Directions for this task
The listing below holds a line with "- from other" and a later line with "imports: | 0 bbl/day (2015 est.) |". Write out those two lines and every line between them, exactly, and nothing else.

Data for review
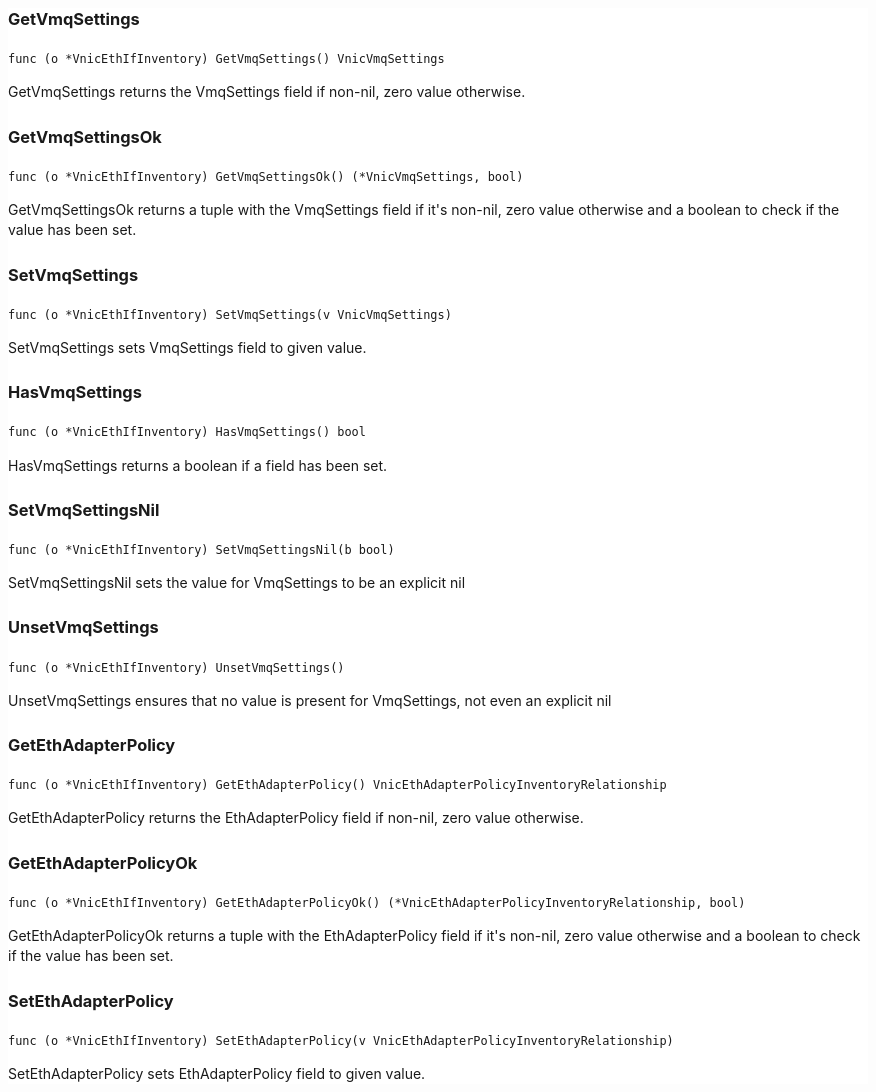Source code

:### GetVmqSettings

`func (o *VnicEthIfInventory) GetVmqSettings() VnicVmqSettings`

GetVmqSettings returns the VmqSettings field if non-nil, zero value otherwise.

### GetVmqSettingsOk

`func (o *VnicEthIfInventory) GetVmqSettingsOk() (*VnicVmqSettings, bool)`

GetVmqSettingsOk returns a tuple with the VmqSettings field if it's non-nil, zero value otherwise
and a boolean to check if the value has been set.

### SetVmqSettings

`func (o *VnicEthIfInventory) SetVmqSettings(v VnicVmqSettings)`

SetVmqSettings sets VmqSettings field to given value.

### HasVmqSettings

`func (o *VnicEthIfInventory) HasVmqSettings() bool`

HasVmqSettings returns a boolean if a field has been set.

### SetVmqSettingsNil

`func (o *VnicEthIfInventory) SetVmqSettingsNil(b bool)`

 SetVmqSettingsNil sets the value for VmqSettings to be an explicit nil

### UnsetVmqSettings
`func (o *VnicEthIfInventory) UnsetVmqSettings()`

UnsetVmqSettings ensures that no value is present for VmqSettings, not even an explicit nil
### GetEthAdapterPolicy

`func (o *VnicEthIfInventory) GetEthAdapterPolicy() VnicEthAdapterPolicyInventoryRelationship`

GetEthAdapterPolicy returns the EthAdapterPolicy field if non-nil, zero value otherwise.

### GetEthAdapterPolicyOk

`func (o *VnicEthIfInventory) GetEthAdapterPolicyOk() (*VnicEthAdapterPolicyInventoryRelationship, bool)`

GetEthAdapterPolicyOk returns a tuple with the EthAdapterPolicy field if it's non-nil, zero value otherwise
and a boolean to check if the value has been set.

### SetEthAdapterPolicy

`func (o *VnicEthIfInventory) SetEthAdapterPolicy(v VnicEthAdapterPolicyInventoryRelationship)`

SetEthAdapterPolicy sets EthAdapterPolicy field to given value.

--

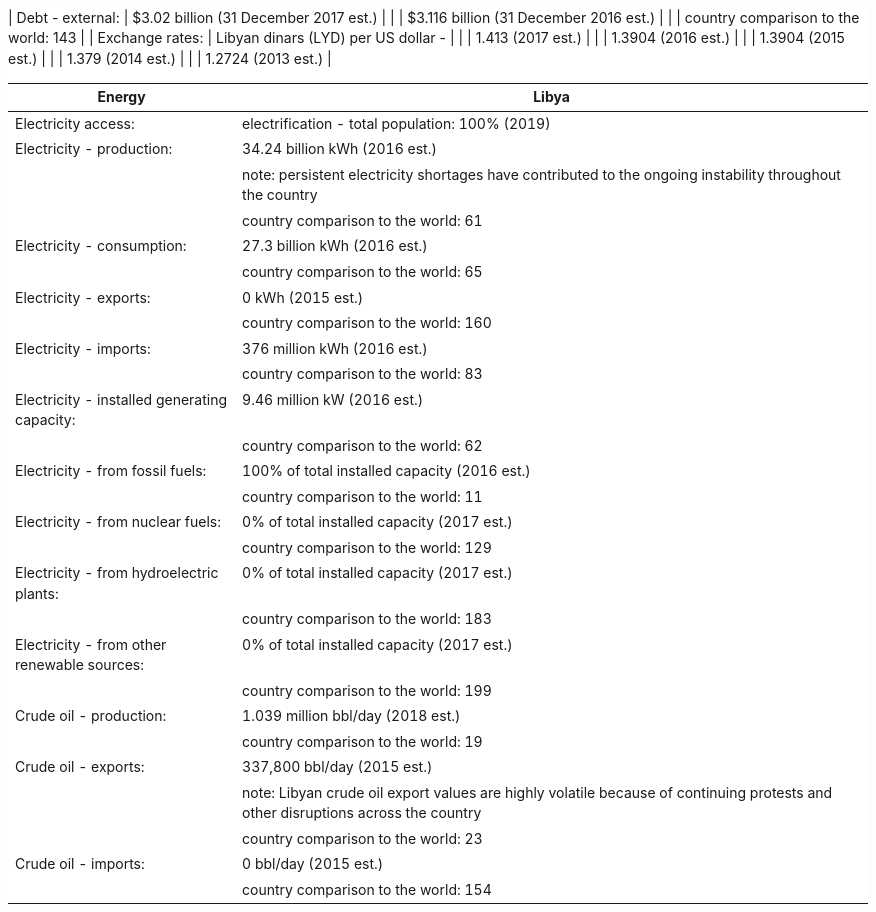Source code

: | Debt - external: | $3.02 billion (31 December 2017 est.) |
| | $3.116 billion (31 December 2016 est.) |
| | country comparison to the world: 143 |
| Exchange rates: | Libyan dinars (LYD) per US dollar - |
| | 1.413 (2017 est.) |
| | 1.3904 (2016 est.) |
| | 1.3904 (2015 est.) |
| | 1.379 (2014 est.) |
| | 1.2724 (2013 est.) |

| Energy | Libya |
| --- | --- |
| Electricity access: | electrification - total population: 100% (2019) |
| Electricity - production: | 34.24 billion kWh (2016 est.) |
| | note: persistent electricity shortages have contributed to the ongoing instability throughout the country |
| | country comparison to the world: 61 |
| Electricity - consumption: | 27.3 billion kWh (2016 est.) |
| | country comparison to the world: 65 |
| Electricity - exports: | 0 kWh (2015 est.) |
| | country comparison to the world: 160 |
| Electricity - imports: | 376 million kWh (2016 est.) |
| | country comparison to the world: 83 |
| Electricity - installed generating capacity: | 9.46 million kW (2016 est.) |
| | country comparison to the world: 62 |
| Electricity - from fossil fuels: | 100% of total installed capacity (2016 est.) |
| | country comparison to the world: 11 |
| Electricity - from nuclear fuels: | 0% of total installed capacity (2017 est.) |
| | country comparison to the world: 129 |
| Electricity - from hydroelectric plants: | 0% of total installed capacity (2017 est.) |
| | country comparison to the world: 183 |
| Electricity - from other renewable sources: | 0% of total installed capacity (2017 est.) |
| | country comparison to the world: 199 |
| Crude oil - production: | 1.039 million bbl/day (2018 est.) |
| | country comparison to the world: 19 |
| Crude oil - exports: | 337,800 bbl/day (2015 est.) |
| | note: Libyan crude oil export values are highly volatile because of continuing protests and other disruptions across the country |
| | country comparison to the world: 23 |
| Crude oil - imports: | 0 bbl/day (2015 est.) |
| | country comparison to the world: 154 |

Solution to this task
| Electricity - from other renewable sources: | 0% of total installed capacity (2017 est.) |
| | country comparison to the world: 199 |
| Crude oil - production: | 1.039 million bbl/day (2018 est.) |
| | country comparison to the world: 19 |
| Crude oil - exports: | 337,800 bbl/day (2015 est.) |
| | note: Libyan crude oil export values are highly volatile because of continuing protests and other disruptions across the country |
| | country comparison to the world: 23 |
| Crude oil - imports: | 0 bbl/day (2015 est.) |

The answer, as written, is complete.